Excerpt -
----
The wind cups of the anemometer assembly have a reed switch mounted inside near the shaft. This switch is activated once per revolution of the cups. To calculate the wind speed, a formula must be used to convert the number of times the switch activates per period of time to miles per hour.

 

According to the Davis Anemometer technical document that came with my weather station, 1 mile per hour is equal to 1600 revolutions per hour.

 

Using the formula V = P(2.25/T) we can calculate the speed in miles per hour.

  • V is speed in miles per hour
  • P is number of pulses per sample period (same as Wind Speed Sample Period on the data sheet)
  • T is the sample period in seconds

 

In the Arduino sketch, we are using the formula as provided by Davis to calculate the instantaneous wind speed in miles per hour.
----
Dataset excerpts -
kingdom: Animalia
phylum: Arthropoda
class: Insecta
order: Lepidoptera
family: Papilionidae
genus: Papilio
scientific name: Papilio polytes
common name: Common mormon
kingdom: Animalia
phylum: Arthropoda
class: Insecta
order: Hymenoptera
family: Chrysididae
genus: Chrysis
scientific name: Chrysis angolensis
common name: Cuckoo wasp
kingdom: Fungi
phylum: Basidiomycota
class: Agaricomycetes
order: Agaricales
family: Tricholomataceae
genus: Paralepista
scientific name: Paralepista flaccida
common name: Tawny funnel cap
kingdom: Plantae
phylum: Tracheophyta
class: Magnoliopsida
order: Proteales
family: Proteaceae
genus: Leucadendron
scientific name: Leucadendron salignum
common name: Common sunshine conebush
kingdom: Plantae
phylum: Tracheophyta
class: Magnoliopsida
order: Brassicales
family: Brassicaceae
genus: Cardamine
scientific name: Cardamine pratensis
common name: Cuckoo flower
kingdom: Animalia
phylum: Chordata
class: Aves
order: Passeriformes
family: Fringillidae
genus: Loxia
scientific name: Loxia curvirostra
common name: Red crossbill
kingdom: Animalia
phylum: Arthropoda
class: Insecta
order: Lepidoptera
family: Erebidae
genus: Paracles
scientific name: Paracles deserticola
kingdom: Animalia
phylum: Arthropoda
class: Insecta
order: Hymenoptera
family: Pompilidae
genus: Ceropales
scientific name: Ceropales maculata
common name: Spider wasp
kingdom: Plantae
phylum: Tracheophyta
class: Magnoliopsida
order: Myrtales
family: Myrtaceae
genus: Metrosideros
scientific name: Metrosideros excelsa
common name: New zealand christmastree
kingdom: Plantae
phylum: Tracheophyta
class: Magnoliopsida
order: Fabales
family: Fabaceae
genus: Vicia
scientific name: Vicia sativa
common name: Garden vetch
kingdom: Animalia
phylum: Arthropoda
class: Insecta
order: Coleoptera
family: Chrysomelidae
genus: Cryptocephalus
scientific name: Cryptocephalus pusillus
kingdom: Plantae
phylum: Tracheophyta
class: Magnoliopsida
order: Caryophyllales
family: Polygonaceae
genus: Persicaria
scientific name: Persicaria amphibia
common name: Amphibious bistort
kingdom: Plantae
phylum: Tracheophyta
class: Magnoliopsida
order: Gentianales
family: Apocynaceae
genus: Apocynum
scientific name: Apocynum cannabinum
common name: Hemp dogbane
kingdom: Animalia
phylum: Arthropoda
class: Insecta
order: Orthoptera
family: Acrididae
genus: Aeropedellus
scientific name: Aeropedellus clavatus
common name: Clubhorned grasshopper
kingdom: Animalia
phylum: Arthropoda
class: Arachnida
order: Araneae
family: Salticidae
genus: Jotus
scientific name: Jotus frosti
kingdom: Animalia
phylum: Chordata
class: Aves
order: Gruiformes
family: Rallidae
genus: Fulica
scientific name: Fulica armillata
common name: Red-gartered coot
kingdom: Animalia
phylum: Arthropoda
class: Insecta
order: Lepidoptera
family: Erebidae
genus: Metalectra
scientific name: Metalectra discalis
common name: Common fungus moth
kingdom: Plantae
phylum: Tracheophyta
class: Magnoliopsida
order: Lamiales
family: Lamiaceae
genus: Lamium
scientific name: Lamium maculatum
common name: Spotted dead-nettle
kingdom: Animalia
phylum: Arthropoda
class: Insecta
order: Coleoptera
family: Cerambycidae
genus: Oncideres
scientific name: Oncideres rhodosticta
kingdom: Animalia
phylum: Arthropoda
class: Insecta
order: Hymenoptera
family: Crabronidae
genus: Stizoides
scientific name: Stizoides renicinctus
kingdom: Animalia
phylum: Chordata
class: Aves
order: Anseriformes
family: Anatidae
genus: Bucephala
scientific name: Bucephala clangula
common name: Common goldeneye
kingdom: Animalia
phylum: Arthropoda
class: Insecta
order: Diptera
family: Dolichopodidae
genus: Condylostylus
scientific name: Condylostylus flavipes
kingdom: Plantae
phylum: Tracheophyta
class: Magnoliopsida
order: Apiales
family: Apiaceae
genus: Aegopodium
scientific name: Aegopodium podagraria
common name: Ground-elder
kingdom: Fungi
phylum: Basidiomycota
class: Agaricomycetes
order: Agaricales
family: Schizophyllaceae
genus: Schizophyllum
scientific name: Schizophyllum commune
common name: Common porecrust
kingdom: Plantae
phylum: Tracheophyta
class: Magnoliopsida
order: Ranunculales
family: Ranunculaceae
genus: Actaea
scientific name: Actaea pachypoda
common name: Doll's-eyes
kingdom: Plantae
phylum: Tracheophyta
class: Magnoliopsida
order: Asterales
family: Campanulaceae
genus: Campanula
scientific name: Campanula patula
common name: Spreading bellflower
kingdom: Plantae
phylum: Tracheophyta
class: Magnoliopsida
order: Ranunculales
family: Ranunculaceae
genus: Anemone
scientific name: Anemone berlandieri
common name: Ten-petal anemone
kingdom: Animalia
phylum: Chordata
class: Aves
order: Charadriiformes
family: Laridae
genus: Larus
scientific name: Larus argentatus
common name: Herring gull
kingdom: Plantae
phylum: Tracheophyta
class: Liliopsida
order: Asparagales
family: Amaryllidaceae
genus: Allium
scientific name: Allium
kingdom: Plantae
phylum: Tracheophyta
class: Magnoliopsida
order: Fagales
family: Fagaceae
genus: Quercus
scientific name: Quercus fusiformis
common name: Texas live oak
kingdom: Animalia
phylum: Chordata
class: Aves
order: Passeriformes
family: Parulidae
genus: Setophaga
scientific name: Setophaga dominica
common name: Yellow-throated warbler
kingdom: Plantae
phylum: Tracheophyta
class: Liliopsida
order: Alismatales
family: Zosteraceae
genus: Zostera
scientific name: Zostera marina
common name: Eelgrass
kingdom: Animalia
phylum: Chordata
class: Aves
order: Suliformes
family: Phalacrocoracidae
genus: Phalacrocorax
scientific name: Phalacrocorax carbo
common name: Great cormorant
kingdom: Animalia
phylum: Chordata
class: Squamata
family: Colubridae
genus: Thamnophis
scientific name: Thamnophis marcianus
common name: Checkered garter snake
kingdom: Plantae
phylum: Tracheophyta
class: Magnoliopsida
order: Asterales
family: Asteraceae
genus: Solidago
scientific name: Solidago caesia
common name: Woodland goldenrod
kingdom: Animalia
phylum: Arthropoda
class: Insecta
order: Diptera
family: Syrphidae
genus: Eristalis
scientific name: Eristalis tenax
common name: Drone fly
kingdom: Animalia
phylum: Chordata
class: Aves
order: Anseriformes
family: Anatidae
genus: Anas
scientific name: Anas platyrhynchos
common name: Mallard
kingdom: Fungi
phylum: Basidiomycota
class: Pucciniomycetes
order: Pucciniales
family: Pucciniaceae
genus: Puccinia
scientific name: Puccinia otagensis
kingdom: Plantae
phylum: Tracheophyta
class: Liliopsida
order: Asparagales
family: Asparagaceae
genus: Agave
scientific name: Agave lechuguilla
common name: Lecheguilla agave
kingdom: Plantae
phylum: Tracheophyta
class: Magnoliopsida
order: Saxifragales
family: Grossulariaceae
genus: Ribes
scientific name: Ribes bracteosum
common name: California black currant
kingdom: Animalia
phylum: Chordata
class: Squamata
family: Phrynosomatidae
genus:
----
Set tasks -
**a)** According to the anemometer excerpt, how often is the reed switch activated?
**b)** Set down the anemometer excerpt word for word, from "The wind cups" up to and including "to miles per hour.".
**c)** Carry the anemometer excerpt forward from the point where it stops.

Exercise responses -
**a)** Once per revolution of the cups.

**b)**
The wind cups of the anemometer assembly have a reed switch mounted inside near the shaft. This switch is activated once per revolution of the cups. To calculate the wind speed, a formula must be used to convert the number of times the switch activates per period of time to miles per hour.

**c)**
Due to the random nature of switch activations on pin 2 (sometimes referred to switch bounce), a hardware interrupt on digital input pin 2 is used, which generates an interrupt on the falling edge of the pulse (5V dropping to ground and back to 5V when the switch is closed by the anemometer). The interrupt service routine (ISR) that is executed on the interrupt increments a counter.

 

Since the Davis spec states that the wind speed sample period is 2.25 seconds, it's safe to use a delay of 3 seconds to get an average sample for the wind speed. Even though the delay will halt the loop code for that period of time, the interrupt handler called "Rotation" is still executed. This will be the sample period (T) used in the calculation. The calculation is performed in the main loop.

 

Note: Code in Interrupt Service Routines should be kept to a minimum.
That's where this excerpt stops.